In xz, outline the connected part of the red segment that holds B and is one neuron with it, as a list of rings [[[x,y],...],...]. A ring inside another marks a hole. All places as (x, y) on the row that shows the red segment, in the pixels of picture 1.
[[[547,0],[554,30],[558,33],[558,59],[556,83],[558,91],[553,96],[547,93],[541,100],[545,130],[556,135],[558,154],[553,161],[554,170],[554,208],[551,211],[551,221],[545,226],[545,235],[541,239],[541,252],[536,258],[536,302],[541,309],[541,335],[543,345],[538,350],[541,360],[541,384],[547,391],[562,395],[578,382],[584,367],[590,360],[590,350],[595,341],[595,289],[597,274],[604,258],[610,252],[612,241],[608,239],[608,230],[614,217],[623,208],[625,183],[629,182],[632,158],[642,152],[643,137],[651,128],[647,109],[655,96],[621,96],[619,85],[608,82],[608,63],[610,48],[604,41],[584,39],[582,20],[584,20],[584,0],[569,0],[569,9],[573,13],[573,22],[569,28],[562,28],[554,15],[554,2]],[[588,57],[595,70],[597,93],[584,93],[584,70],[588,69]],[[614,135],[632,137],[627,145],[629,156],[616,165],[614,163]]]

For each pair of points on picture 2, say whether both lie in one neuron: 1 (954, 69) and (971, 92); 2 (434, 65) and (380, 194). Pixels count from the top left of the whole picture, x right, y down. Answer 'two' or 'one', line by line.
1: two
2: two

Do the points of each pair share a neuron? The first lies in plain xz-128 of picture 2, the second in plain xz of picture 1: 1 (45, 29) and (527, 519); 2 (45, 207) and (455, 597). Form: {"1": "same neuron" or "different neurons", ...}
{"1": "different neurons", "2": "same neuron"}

▶ _TASK OBJECTIVE_
Exact retyping is required: the line with "For each pair" through the end of the data, both ends included, and no other line.

▶ _SOLUTION TO THIS EXERCISE_
For each pair of points on picture 2, say whether both lie in one neuron: 1 (954, 69) and (971, 92); 2 (434, 65) and (380, 194). Pixels count from the top left of the whole picture, x right, y down. Answer 'two' or 'one', line by line.
1: two
2: two

Do the points of each pair share a neuron? The first lies in plain xz-128 of picture 2, the second in plain xz of picture 1: 1 (45, 29) and (527, 519); 2 (45, 207) and (455, 597). Form: {"1": "same neuron" or "different neurons", ...}
{"1": "different neurons", "2": "same neuron"}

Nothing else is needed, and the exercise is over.